Why would the Gospel writers do such a thing? Well, says Pagels, they wanted to prove that they were superior to other Jews. They were so determined to demonize their opponents that they went to the extreme of actually associating their enemies with a supremely evil figure called Satan.

Elaine Pagels criticizes modern Christians for talking about a grand cosmic struggle between good and evil. She calls this the “demonization of opponents.” In other words, according to Pagels, Christians believe that “their enemies are evil and beyond redemption.”

Pagels insists that to divide humanity into categories of “the saved” and “the lost” is contrary to Jesus’ message of reconciliation. Jesus didn’t condemn anyone, according to Pagels. Let’s get rid of this imaginary Satan, she says, so that there can be peace among all religions.

Now there are obvious problems with the reasoning in The Origin of Satan. For example, Elaine Pagels dismisses most Old Testament references to Satan—and then turns around and accepts the authority of mythological books like the Gospel of Thomas. And, as reviewer Brent Shaw points out, her thesis depends on a late dating of the Gospels, which many scholars would deny.

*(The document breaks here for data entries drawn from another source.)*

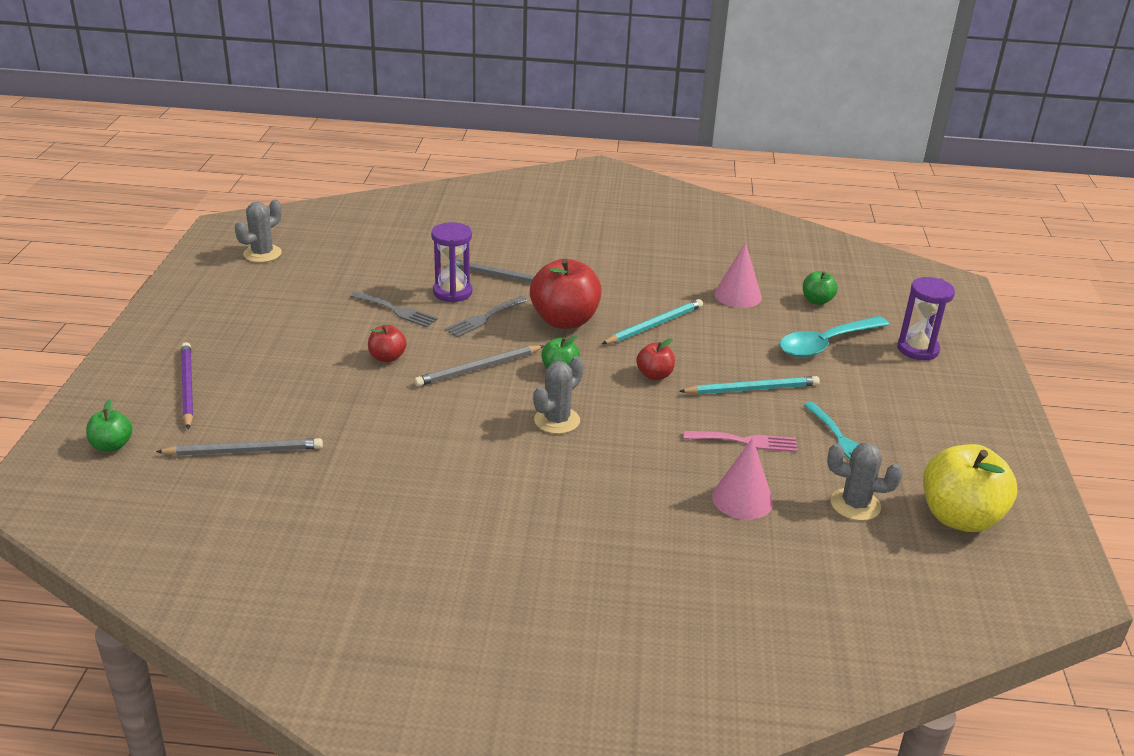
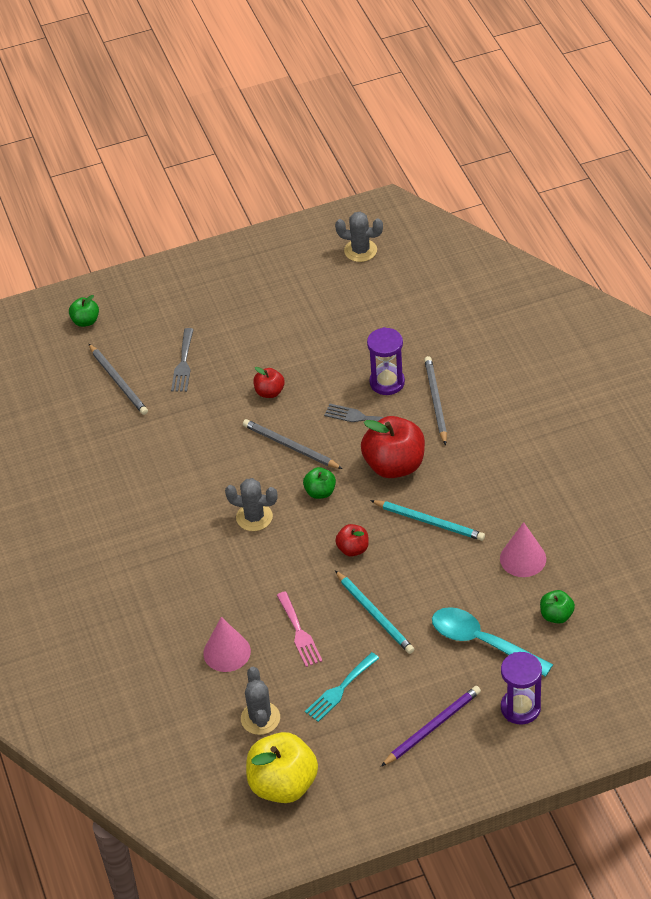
camera: 70 degrees right, 15 degrees up
(187, 387) = (165, 316): purple pencil -> purple pencil (432, 727)
(396, 310) = (336, 365): grey fork -> grey fork (183, 363)

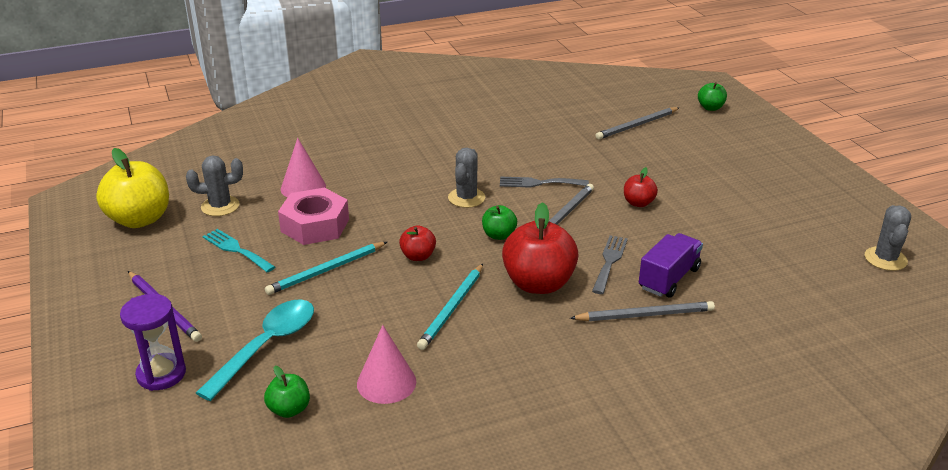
camera: 85 degrees right, 15 degrees down
(183, 363) = (668, 155): grey fork -> grey fork (539, 183)
(299, 632) = (315, 225): pink fork -> pink nut
(387, 382) = (669, 278): purple hourglass -> purple truck

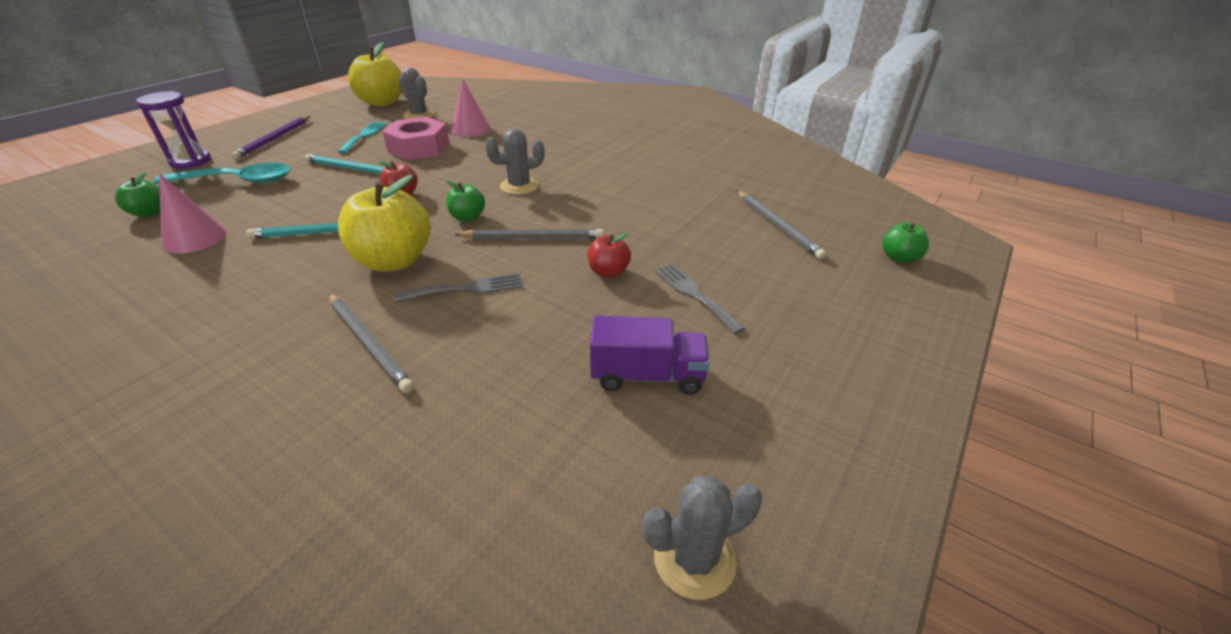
camera: 55 degrees right, 5 degrees up
(538, 284) = (394, 261): red apple -> yellow apple
(539, 183) = (584, 209): grey fork -> grey fork (694, 294)
(637, 125) = (777, 225): grey pencil -> grey pencil turned 135 degrees counterclockwise
(669, 278) = (460, 338): purple truck -> purple truck (647, 375)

But there’s a more serious problem—and it’s a problem with presuppositions. You see, Pagels assumes that Scripture is an outdated document that needs to be brought into line with modern thinking. She sees intolerance as one of the greatest evils facing America today. Pagels traces that intolerance back to the alleged creation of the biblical figure of Satan. In so doing Pagels ignores a fundamental rule of biblical interpretation: Scripture should be viewed in its own historical and cultural setting. We must not impose twentieth-century ideology upon the text.

Does Satan actually exist? Yes. Scripture is clear that he does. And indeed, it suits his purposes just fine if people don’t believe in him.

There’s a lesson here: Be discerning. Christians may pick up books like this on the bestseller lists without realizing what they are all about.

This is another case of an anti-Christian diatribe masquerading as a religious book—and sadly, people are falling for it. Satan must be pleased.